Im Prozess gegen einen 41-Jährigen, der in Sulz versucht haben soll, seine Mutter zu verbrennen sagen jetzt die Geschwister aus.
Am zweiten Verhandlungstag fließen die Tränen. Nicht jedoch bei dem Angeklagten – dieser verzieht bis auf ein paar Stirnfalten beim Anhören der Aussagen seiner Geschwister keine Miene.
Der 41-Jährige ist des versuchten Mordes an seiner Mutter angeklagt. Demnach habe er sie geschlagen, mit Feuerwerkskörpern beschossen – und schließlich versucht, sie in ihrem Haus zu verbrennen.
Angst vor dem Angeklagten schwingt immer noch mit
Über sein Wesen konnten die beiden Geschwister dem Gericht einiges verraten. Demnach sei er schon immer gerne im Mittelpunkt gestanden – egal ob im positiven oder im negativen Sinne, berichtet seine ältere Schwester. Auch seine sprunghafte Art war wohl immer wieder Thema. Mal sei seine politische Einstellung ganz rechts gewesen und dann wieder ganz links. Aber eines sei immer gemeinsam gewesen: die Verbindung zur Gewalt.

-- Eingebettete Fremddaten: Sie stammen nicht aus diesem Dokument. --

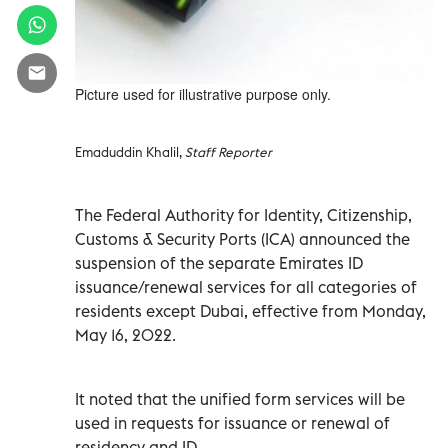
Picture used for illustrative purpose only.
Emaduddin Khalil,
Staff Reporter
The Federal Authority for Identity, Citizenship,
Customs & Security Ports (ICA) announced the
suspension of the separate Emirates ID
issuance/renewal services for all categories of
residents except Dubai, effective from Monday,
May 16, 2022.
It noted that the unified form services will be
used in requests for issuance or renewal of
residency and ID.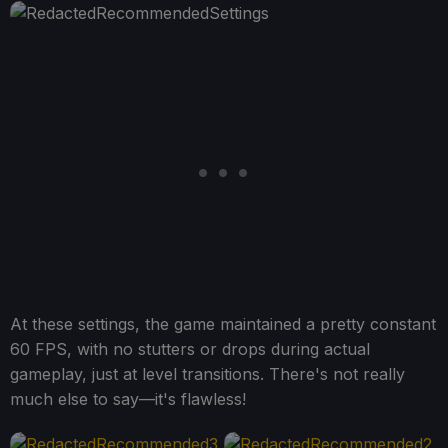
At these settings, the game maintained a pretty constant
60 FPS, with no stutters or drops during actual
gameplay, just at level transitions. There's not really
much else to say—it's flawless!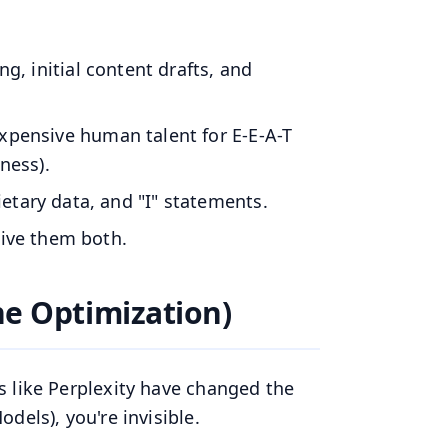
ing, initial content drafts, and
expensive human talent for E-E-A-T
ness).
tary data, and "I" statements.
Give them both.
ne Optimization)
s like Perplexity have changed the
dels), you're invisible.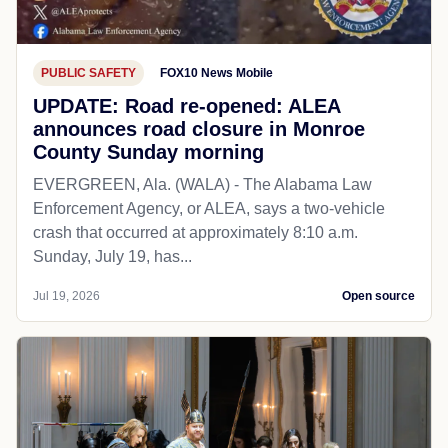
PUBLIC SAFETY
FOX10 News Mobile
UPDATE: Road re-opened: ALEA
announces road closure in Monroe
County Sunday morning
EVERGREEN, Ala. (WALA) - The Alabama Law
Enforcement Agency, or ALEA, says a two-vehicle
crash that occurred at approximately 8:10 a.m.
Sunday, July 19, has...
Jul 19, 2026
Open source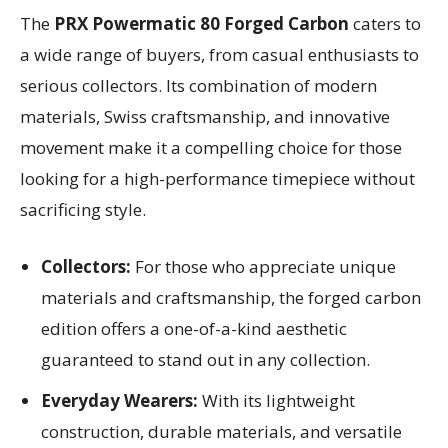
The
PRX Powermatic 80 Forged Carbon
caters to
a wide range of buyers, from casual enthusiasts to
serious collectors. Its combination of modern
materials, Swiss craftsmanship, and innovative
movement make it a compelling choice for those
looking for a high-performance timepiece without
sacrificing style.
Collectors:
For those who appreciate unique
materials and craftsmanship, the forged carbon
edition offers a one-of-a-kind aesthetic
guaranteed to stand out in any collection.
Everyday Wearers:
With its lightweight
construction, durable materials, and versatile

Als seine Schwester vom Tatabend zu erzählen beginnt, bricht sie in Tränen aus. „Ich hätte sie fast nicht erkannt“, berichtet sie mit gebrochener Stimme von dem Anblick ihrer Mutter im Krankenhaus. Sie sei Blutverschmiert gewesen, mit blauen Flecken und schwer verletzt.

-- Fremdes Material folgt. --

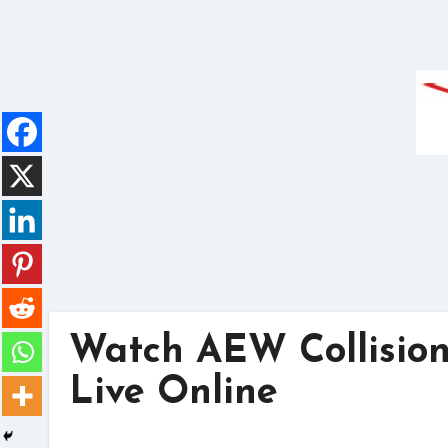
Skip
to
content
Watch AEW Collision
Live Online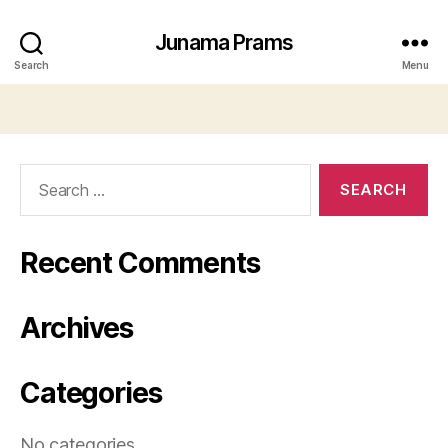
Junama Prams
Search
Menu
Search
for:
Recent Comments
Archives
Categories
No categories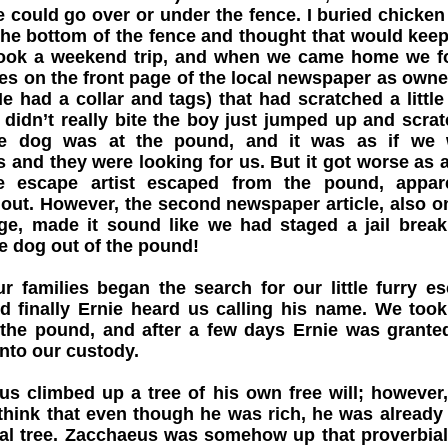
He could go over or under the fence. I buried chicken
he bottom of the fence and thought that would kee
took a weekend trip, and when we came home we 
s on the front page of the local newspaper as owne
e had a collar and tags) that had scratched a little
didn’t really bite the boy just jumped up and scra
e dog was at the pound, and it was as if we 
s and they were looking for us. But it got worse as 
he escape artist escaped from the pound, appar
out. However, the second newspaper article, also o
age, made it sound like we had staged a jail brea
e dog out of the pound!
ur families began the search for our little furry e
nd finally Ernie heard us calling his name. We too
 the pound, and after a few days Ernie was grante
into our custody.
s climbed up a tree of his own free will; however
think that even though he was rich, he was already
al tree. Zacchaeus was somehow up that proverbial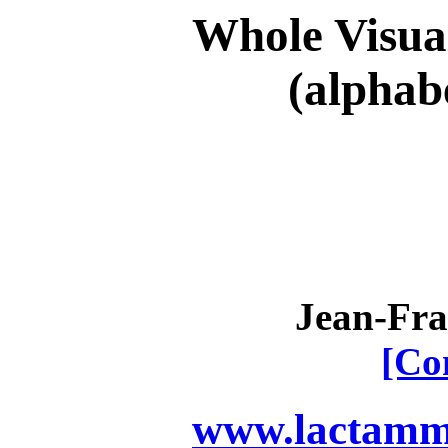
Whole Visual
(alphab
Jean-Fra
[Co
www.lactamme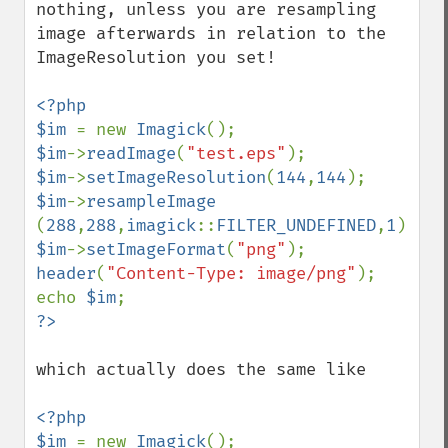
nothing, unless you are resampling 
blackThresholdImage
image afterwards in relation to the 
blueShiftImage
ImageResolution you set!

blurImage
borderImage
<?php

brightnessContrastImage
$im 
= new 
Imagick
charcoalImage
$im
->
readImage
(
"test.eps"
chopImage
$im
->
setImageResolution
(
144
,
144
clampImage
$im
->
resampleImage  
clear
(
288
,
288
,
imagick
::
FILTER_UNDEFINED
,
1
clipImage
$im
->
setImageFormat
(
"png"
clipImagePath
header
(
"Content-Type: image/png"
);

clipPathImage
echo 
$im
clutImage
coalesceImages
colorizeImage
which actually does the same like

colorMatrixImage
combineImages
<?php

commentImage
$im 
= new 
Imagick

Kinder leiden unter der Situation
Bis heute habe ihre Mutter Angst und schließe zum Schlafen stets alle Türen ab. Sie selbst habe zu Beginn geschlafen, wenn das Licht an war, da sie Angst hatte, dass ihr Bruder auch neben ihrem Bett stehen könnte. Denn: Er habe schließlich auch gedroht ihren Bruder und sie aufzusuchen. Sogar ihr acht Jahre alter Sohn würde sich im Dunkeln alleine nicht mehr in den Keller trauen und habe Schlafstörungen. „Ich habe Angst, dass, wenn er wieder rauskommt, alles wieder von vorne anfängt“, befürchtet die 45-Jährige.
Auch der Bruder berichtet von psychischen Problemen seiner drei Kinder seit dem Vorfall. Besonders für den ältesten Sohn seien die Großeltern Bezugspersonen gewesen und das Haus ein Rückzugsort, berichtet der 47-Jährige. In der Nacht selbst habe auch er Angst um seine Familie gehabt. Keiner der beiden Geschwister hätte vermutet, dass seine Auffälligkeiten mal zu so etwas führen würden.
Sieben Zeugen der Polizei und Feuerwehr
Noch weitere sieben Zeugen aus Reihen der Polizei und Feuerwehr sagten am zweiten Verhandlungstag aus. So berichteten die Einsatzkräfte der Feuerwehr von einer Brandbekämpfung von verschiedenen Seiten. Doch das erst nach einer längeren Wartezeit, die die Polizei brauchte, um zunächst die Umgebung abzusichern. Denn: Es sei nicht auszuschließen gewesen, dass sich der Täter noch vor Ort oder auch im Gebäude befand. Parallel zu den Löscharbeiten suchten dann mehrere Streifen der Polizei an verschiedenen Orten in Sulz nach dem Angeklagten. Allerdings ohne Erfolg, wie sie berichteten.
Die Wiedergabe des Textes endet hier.